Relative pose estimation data

╔══

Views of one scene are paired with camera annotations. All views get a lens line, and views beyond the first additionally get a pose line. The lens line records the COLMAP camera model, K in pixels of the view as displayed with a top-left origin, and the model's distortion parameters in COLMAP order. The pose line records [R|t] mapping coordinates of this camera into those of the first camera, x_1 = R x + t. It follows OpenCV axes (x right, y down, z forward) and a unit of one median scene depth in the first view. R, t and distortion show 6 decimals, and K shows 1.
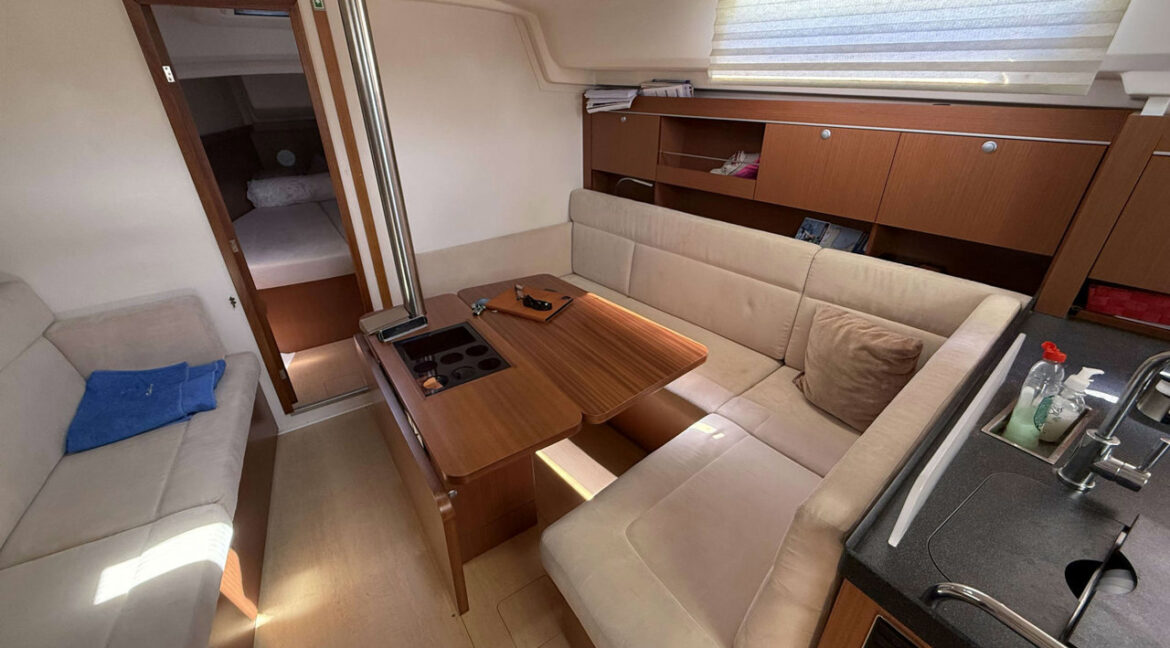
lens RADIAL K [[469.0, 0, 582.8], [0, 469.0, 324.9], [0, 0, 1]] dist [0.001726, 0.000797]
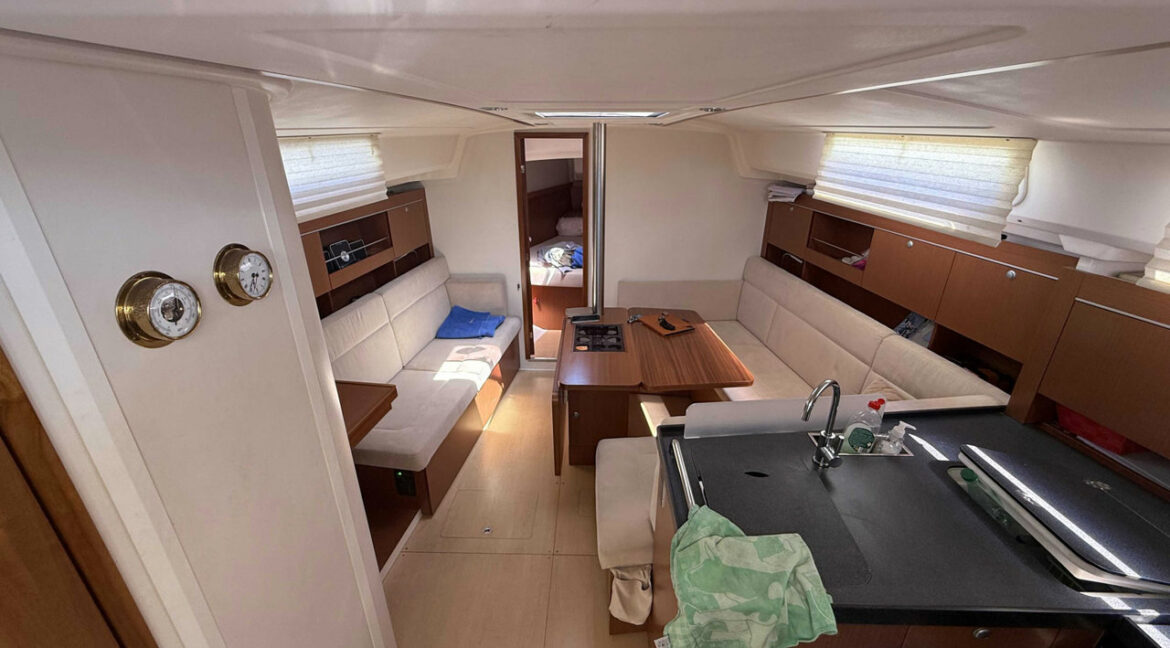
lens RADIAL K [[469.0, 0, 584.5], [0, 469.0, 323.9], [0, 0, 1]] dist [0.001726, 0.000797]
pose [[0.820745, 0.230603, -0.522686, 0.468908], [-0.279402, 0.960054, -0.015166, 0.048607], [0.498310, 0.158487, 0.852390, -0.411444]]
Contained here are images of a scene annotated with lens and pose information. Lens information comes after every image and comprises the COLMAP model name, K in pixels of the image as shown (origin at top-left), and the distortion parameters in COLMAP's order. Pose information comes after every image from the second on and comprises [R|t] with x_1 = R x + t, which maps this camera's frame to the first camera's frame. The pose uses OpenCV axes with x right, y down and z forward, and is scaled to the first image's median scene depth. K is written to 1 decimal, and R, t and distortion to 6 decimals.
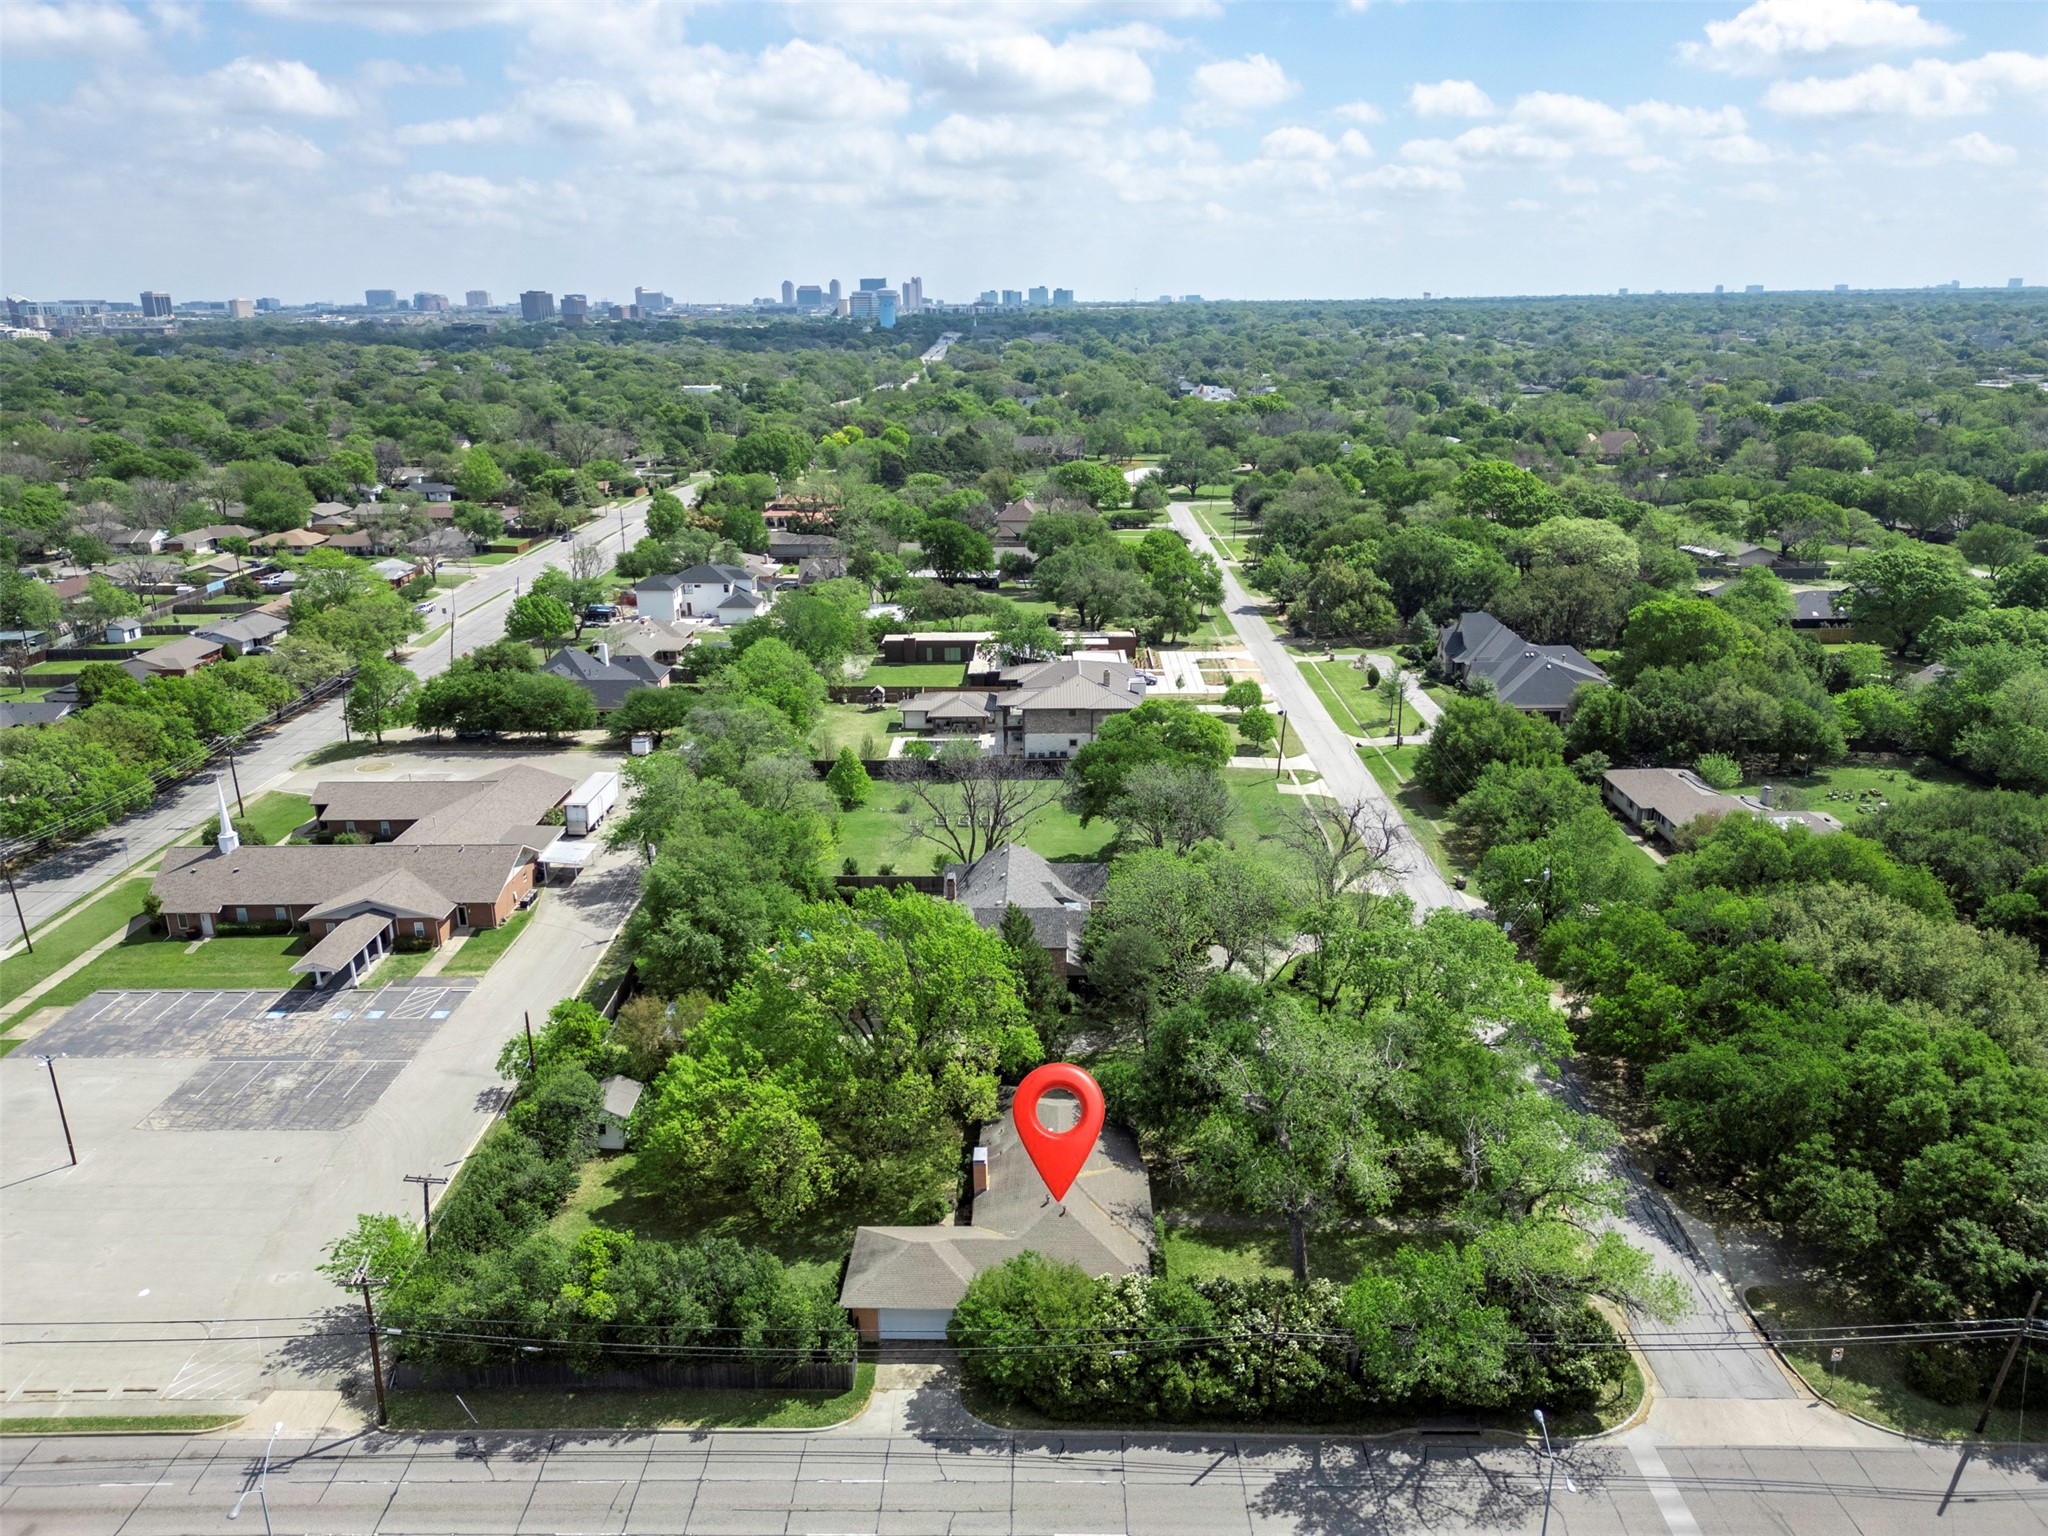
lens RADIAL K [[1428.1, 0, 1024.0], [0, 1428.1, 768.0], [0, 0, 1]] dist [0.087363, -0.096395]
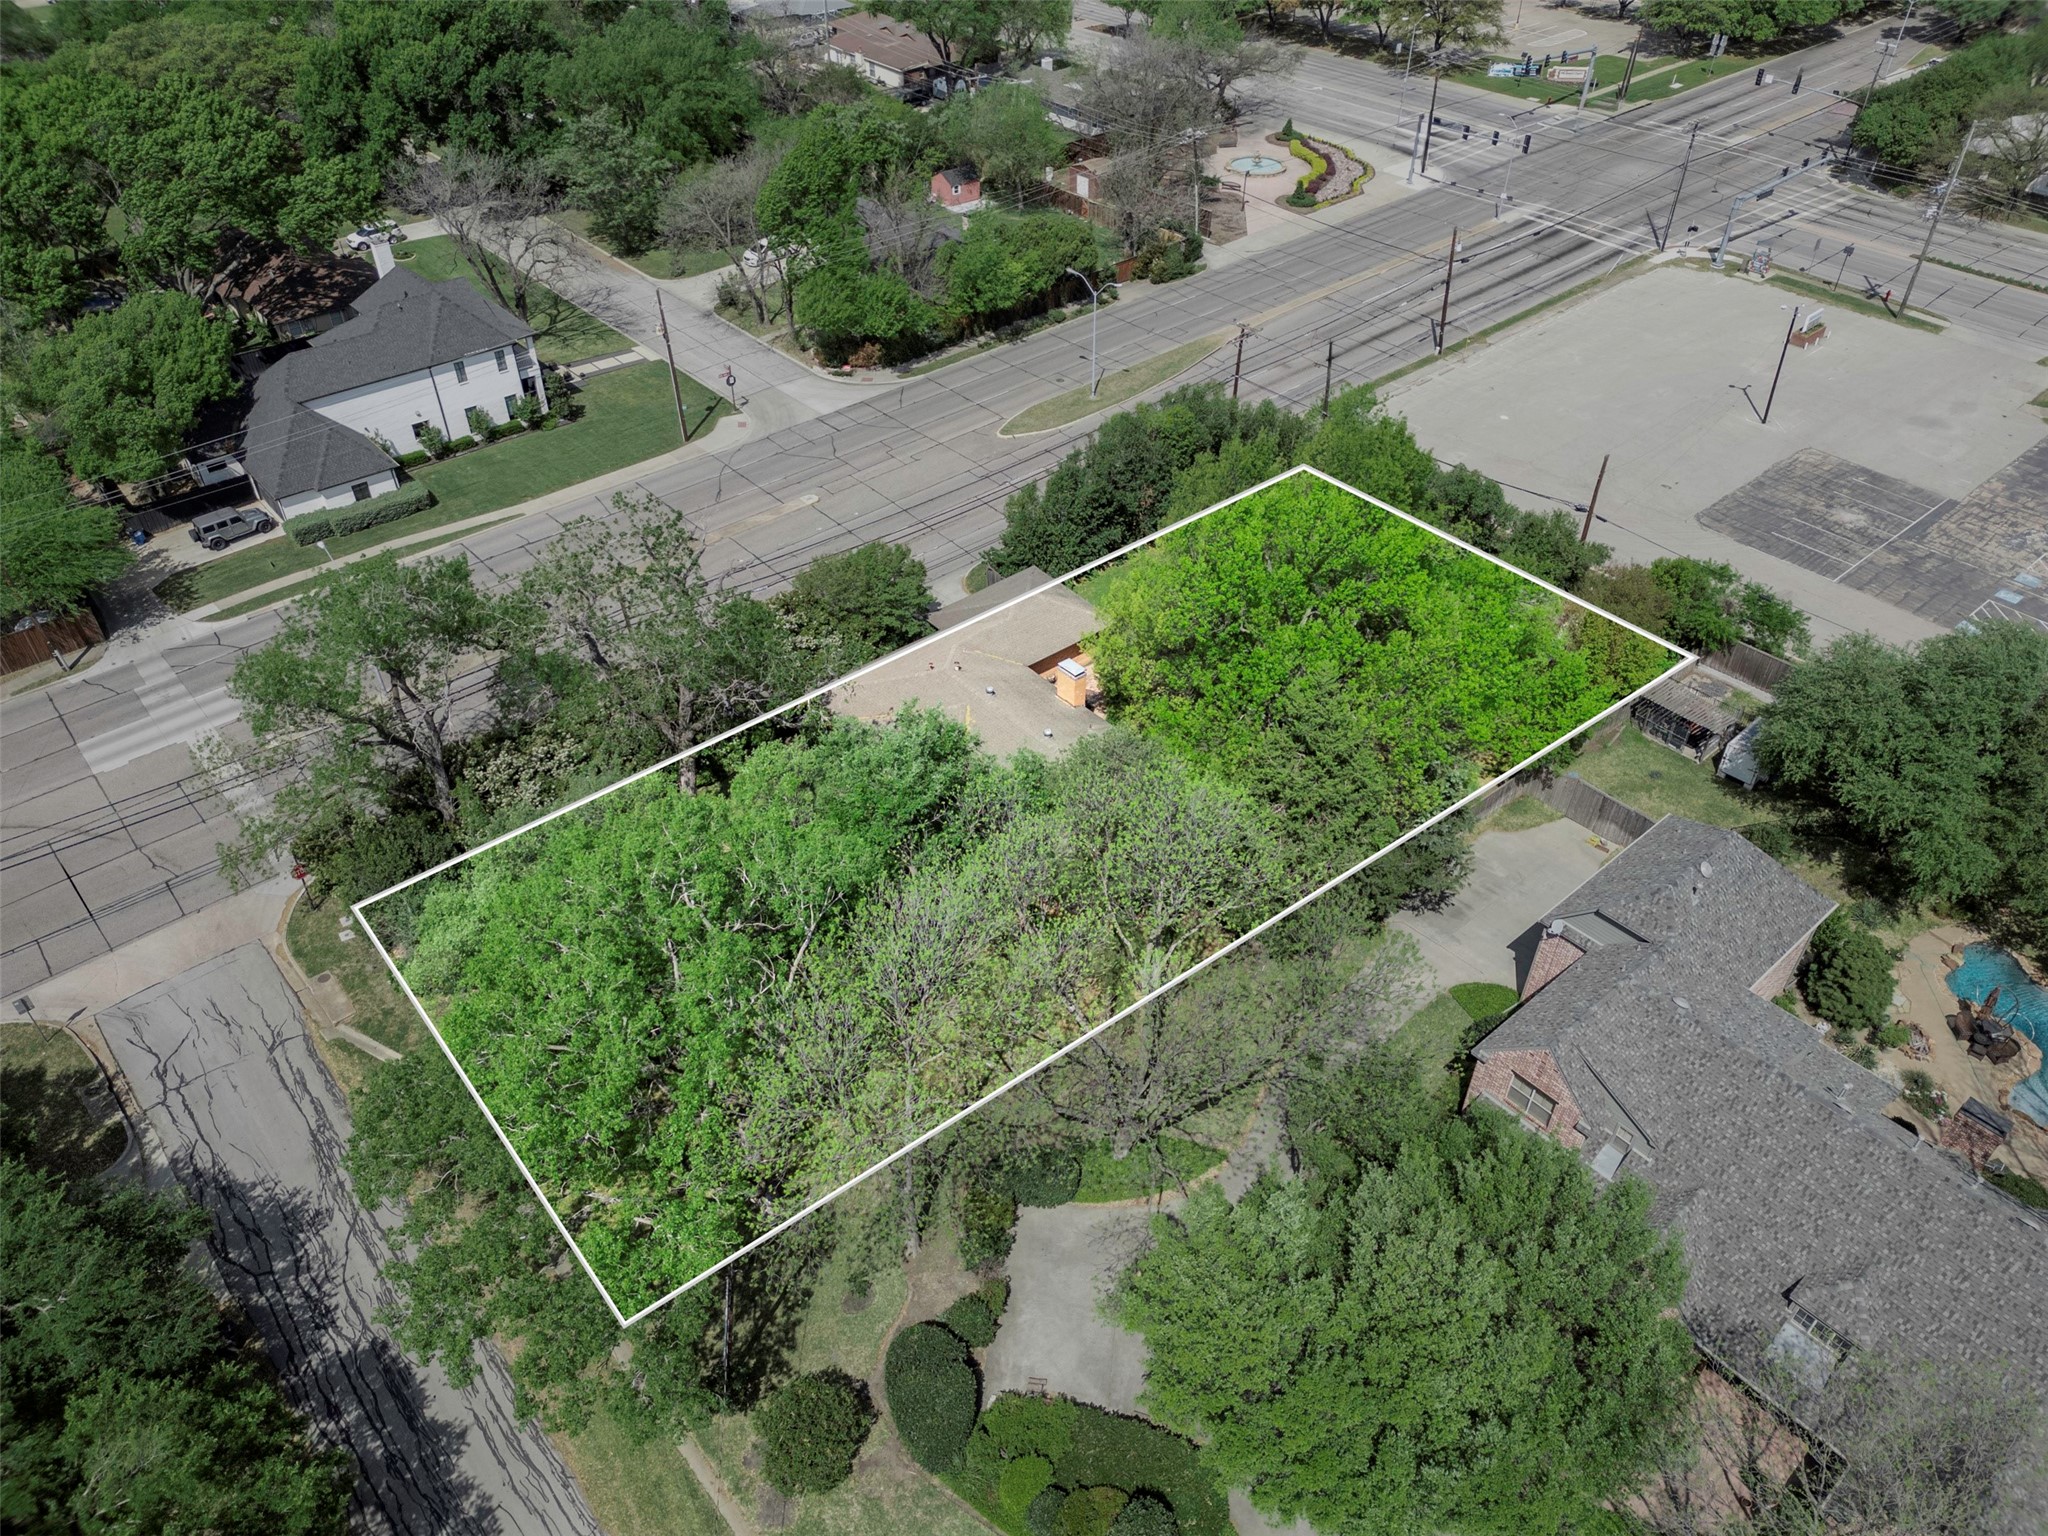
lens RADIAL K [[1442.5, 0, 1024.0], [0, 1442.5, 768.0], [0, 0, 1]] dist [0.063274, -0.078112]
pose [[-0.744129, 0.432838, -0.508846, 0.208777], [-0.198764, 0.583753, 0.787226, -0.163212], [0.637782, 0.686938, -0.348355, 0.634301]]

╚══

Render the lines above, from the line containing "Contained here are" up to and including the line containing "dist [0.087363, -0.096395]", as a JSON list of strings with one string per line and blank lines omitted. Leave the pictures out.

[
  "Contained here are images of a scene annotated with lens and pose information. Lens information comes after every image and comprises the COLMAP model name, K in pixels of the image as shown (origin at top-left), and the distortion parameters in COLMAP's order. Pose information comes after every image from the second on and comprises [R|t] with x_1 = R x + t, which maps this camera's frame to the first camera's frame. The pose uses OpenCV axes with x right, y down and z forward, and is scaled to the first image's median scene depth. K is written to 1 decimal, and R, t and distortion to 6 decimals.",
  "lens RADIAL K [[1428.1, 0, 1024.0], [0, 1428.1, 768.0], [0, 0, 1]] dist [0.087363, -0.096395]"
]